【明報專訊】LIKE many people, I am a fan of eggs. I consume an average of 1.5 eggs a day. Whether boiled, fried, or scrambled, the aroma of freshly cooked eggs jolts me from my sleepy self in the morning (along with coffee, of course) and helps me start my day on a good footing. Eggs are also in my childhood memory. Games involving eggs — from Easter egg hunt and egg painting, to egg dyeing — accompany many people's childhood. My father and I used to play a game of "scraping" when we ate boiled eggs. The point was to scrape and eat egg whites from the egg shell without breaking the shell. The one who did it in the cleanest way won!
During the early 1900s, chickens and their eggs were a major source of income for many families, although some environmental factors threatened poultry farming, such as weather, larger animals, and disease. It was not until the early 1920s that chickens were bred indoors. In the 1950s and 1960s, as production increased and more hens survived, farmers noticed that the increasing egg production also brought good income. Gradually, chicken and eggs became more affordable, as opposed to being luxury food in previous times.
Yet the one story about egg that dominates our minds these days is about safety and heart health. In the 1970s, as hens became more productive, food scientists and egg producers realised the need for new food safety policy. The US Congress passed the Egg Products Inspection Act, which makes sure eggs are safe for consumers. Yet the enormously popular 1976 film Rocky showed Sylvester Stallone, the renowned working-class boxer, famously drinking raw eggs. This prompted scientists to issue warnings of the risk of contracting the salmonella bacteria and developing a deficiency of biotin, a vitamin important for skin, hair and nails. By the mid-1980s, a strong association was made between egg consumption and high cholesterol. TIME magazine featured a cover story on cholesterol with an image of a plate with two fried eggs resembling eyes and a bacon frown. It was not until 1995 that the health authorities set a unified recommendation of consuming less than 300 mg per day from dietary cholesterol. This means roughly 1.5 boiled eggs per day (one large boiled egg contains 186 mg of dietary cholesterol).

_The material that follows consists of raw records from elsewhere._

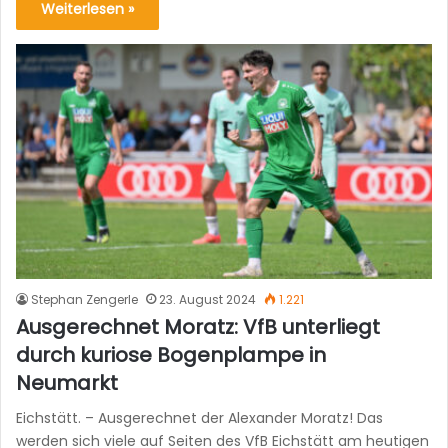
Weiterlesen »
Stephan Zengerle
23. August 2024
1.221
Ausgerechnet Moratz: VfB unterliegt
durch kuriose Bogenplampe in
Neumarkt
Eichstätt. – Ausgerechnet der Alexander Moratz! Das
werden sich viele auf Seiten des VfB Eichstätt am heutigen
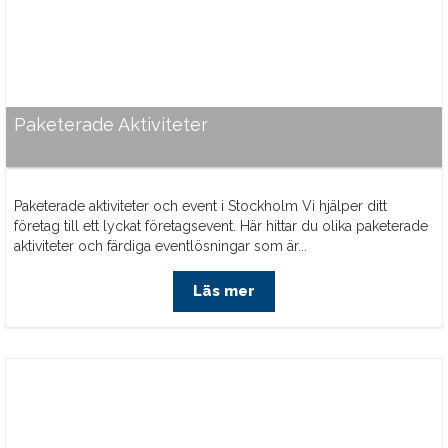
Paketerade Aktiviteter
Paketerade aktiviteter och event i Stockholm Vi hjälper ditt
företag till ett lyckat företagsevent. Här hittar du olika paketerade
aktiviteter och färdiga eventlösningar som är...
Läs mer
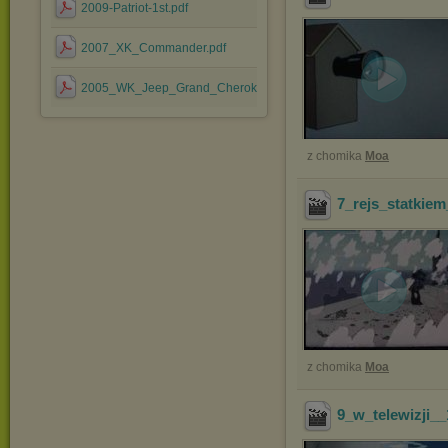
2009-Patriot-1st.pdf
2007_XK_Commander.pdf
2005_WK_Jeep_Grand_Cherokee.pdf
z chomika
Moa
7_rejs_statkie
z chomika
Moa
9_w_telewizji_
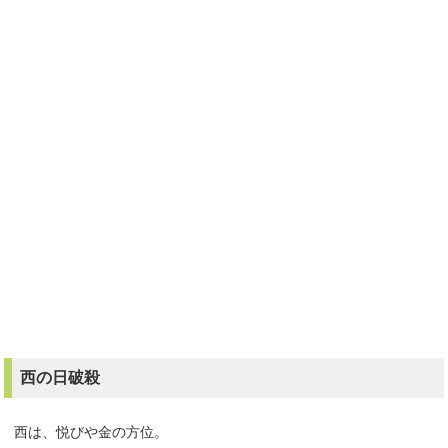
西の日破殺
西は、悦びや金の方位。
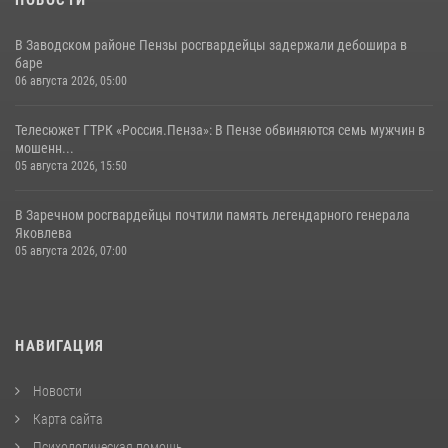
В Заводском районе Пензы росгвардейцы задержали дебошира в
баре
06 августа 2026, 05:00
Телесюжет ГТРК «Россия.Пенза»: В Пензе обвиняются семь мужчин в
мошенн...
05 августа 2026, 15:50
В Заречном росгвардейцы почтили память легендарного генерала
Яковлева
05 августа 2026, 07:00
НАВИГАЦИЯ
Новости
Карта сайта
Психологическая помощь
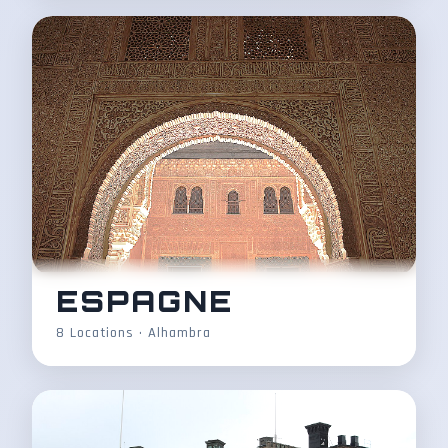
ESPAGNE
8 Locations • Alhambra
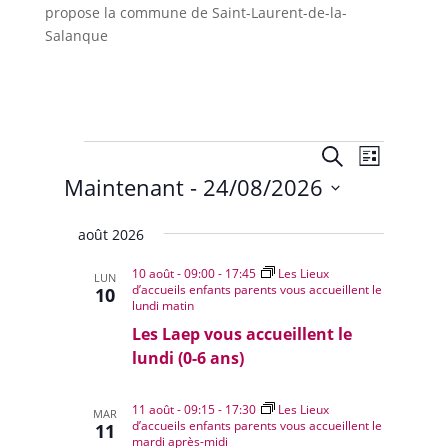
propose la commune de Saint-Laurent-de-la-
Salanque
Évènements
Recherche
Navigat
Recherche
Liste
de
et
Maintenant
 - 
24/08/2026
vues
navigation
Évènem
Sélectionnez
de
août 2026
une
vues
date.
10 août - 09:00
-
17:45
Les Lieux
Évènemen
LUN
d’accueils enfants parents vous accueillent le
10
lundi matin
Les Laep vous accueillent le
lundi (0-6 ans)
11 août - 09:15
-
17:30
Les Lieux
MAR
d’accueils enfants parents vous accueillent le
11
mardi après-midi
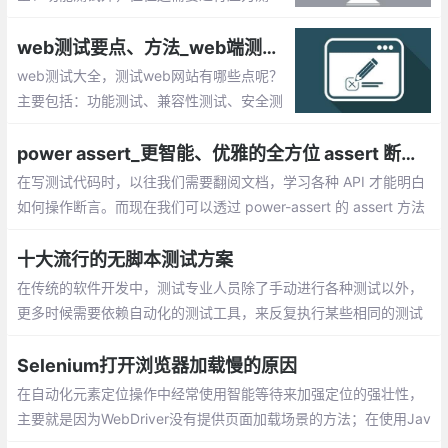
试。通过模拟实际应用的软硬件环境及用户
使用过程的系统负荷，长时间或超大负荷地
web测试要点、方法_web端测试大全总结
运行测试软件。包括：Apache JMeter 、L
web测试大全，测试web网站有哪些点呢？
oadRunner、NeoLoad等
主要包括：功能测试、兼容性测试、安全测
试、输入框测试、用户权限测试等
power assert_更智能、优雅的全方位 assert 断言库
在写测试代码时，以往我们需要翻阅文档，学习各种 API 才能明白
如何操作断言。而现在我们可以透过 power-assert 的 assert 方法
来减轻调试压力。不仅如此，它还提供更加直观，具体的运行效
果，帮助 DEBUG。写测试代码，其实可以很容易。
十大流行的无脚本测试方案
在传统的软件开发中，测试专业人​​员除了手动进行各种测试以外，
更多时候需要依赖自动化的测试工具，来反复执行某些相同的测试
任务。对于一些按照硬编码值执行、且无需任何修改的简单测试任
务而言
Selenium打开浏览器加载慢的原因
在自动化元素定位操作中经常使用智能等待来加强定位的强壮性，
主要就是因为WebDriver没有提供页面加载场景的方法；在使用Jav
aScript知识的突然心生灵感，可以使用JavaScript来配合验证页面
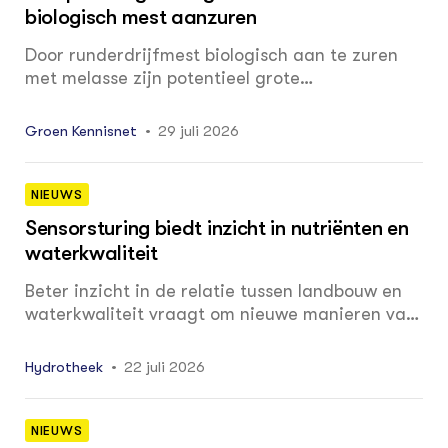
biologisch mest aanzuren
Door runderdrijfmest biologisch aan te zuren
met melasse zijn potentieel grote
emissiereducties, in combinatie met extra
groengasproductie mogelijk. Emissies van zowel
Groen Kennisnet
29 juli 2026
stikstof (ammoniak) als het broeikasgas
methaan worden gereduceerd. Melasse (een
bijproduct uit de suikerindustrie) is echter
NIEUWS
beperkt beschikbaar en is relatief kostbaar. NMI
Sensorsturing biedt inzicht in nutriënten en
heeft daarom getest of aanzuren ook mogelijk
waterkwaliteit
is met een aantal gewassen en reststromen uit
de zuivelindustrie.
Beter inzicht in de relatie tussen landbouw en
waterkwaliteit vraagt om nieuwe manieren van
meten en analyseren. De rapportage van het
programma Sensor Gestuurd Boeren beschrijft
Hydrotheek
22 juli 2026
hoe een datagedreven aanpak wordt
ontwikkeld en toegepast in het beheergebied
van waterschap Aa en Maas, in een
NIEUWS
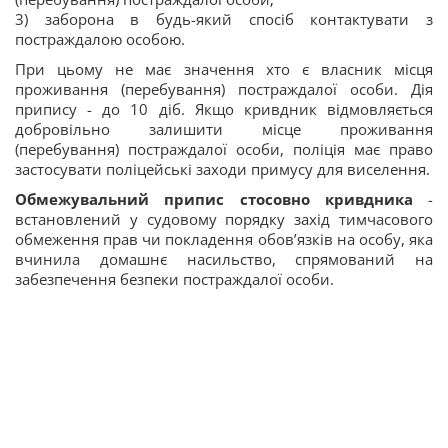
3) заборона в будь-який спосіб контактувати з
постраждалою особою.
При цьому не має значення хто є власник місця
проживання (перебування) постраждалої особи. Дія
припису - до 10 діб. Якщо кривдник відмовляється
добровільно залишити місце проживання
(перебування) постраждалої особи, поліція має право
застосувати поліцейські заходи примусу для виселення.
Обмежувальний припис стосовно кривдника
-
встановлений у судовому порядку захід тимчасового
обмеження прав чи покладення обов’язків на особу, яка
вчинила домашнє насильство, спрямований на
забезпечення безпеки постраждалої особи.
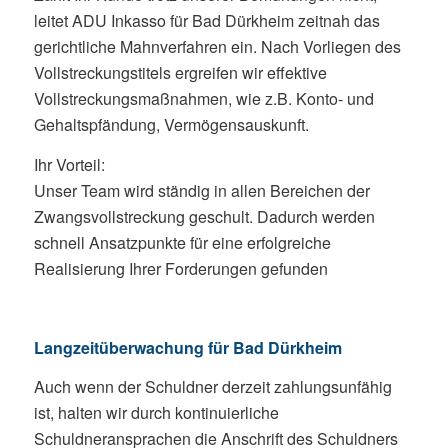
leitet ADU Inkasso für Bad Dürkheim zeitnah das
gerichtliche Mahnverfahren ein. Nach Vorliegen des
Vollstreckungstitels ergreifen wir effektive
Vollstreckungsmaßnahmen, wie z.B. Konto- und
Gehaltspfändung, Vermögensauskunft.
Ihr Vorteil:
Unser Team wird ständig in allen Bereichen der
Zwangsvollstreckung geschult. Dadurch werden
schnell Ansatzpunkte für eine erfolgreiche
Realisierung Ihrer Forderungen gefunden
Langzeitüberwachung für Bad Dürkheim
Auch wenn der Schuldner derzeit zahlungsunfähig
ist, halten wir durch kontinuierliche
Schuldneransprachen die Anschrift des Schuldners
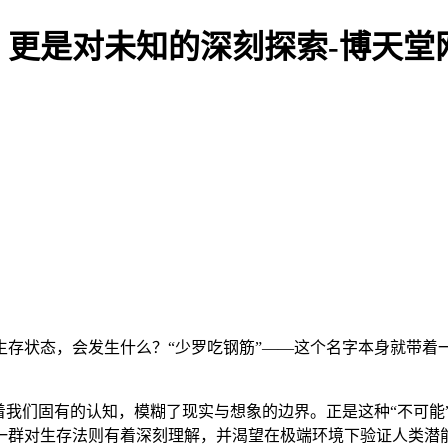
更是对未知的深刻探索-博天堂
存状态，会发生什么？“少罗吃钢筋”——这个名字本身就带着
着我们固有的认知，模糊了现实与想象的边界。正是这种“不可能
一群对生存法则有着深刻理解，并渴望在极端环境下验证人类潜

Over the years, scientists has waged their battle of what to do about eggs. In 2013, a large study reviewing scientific data from 1966 to 2012 concluded that consuming up to one egg per day was not associated with increased heart disease risk. Yet just last month, the authoritative Journal of American Medical Association (JAMA) published an article that shocked the public when it pointed out there is an association between consuming eggs and an increased risk of heart disease and all-cause mortality. The risk identified in the JAMA research was linked to consuming, in addition to one's regular diet, an extra three to four eggs per week, or 300 mg of dietary cholesterol a day. In previous studies, consuming up to one egg a day actually entails decreased and no heart disease risk.
The confusion continues. But for me, it does not dampen my fondness for eggs, as long as I cook them with vegetable oil, skip the egg yolk, and monitor my cholesterol consumption from other sources.
John Erni is a university professor at Hong Kong Baptist University. He thinks everyday culture is complex but always enchanting.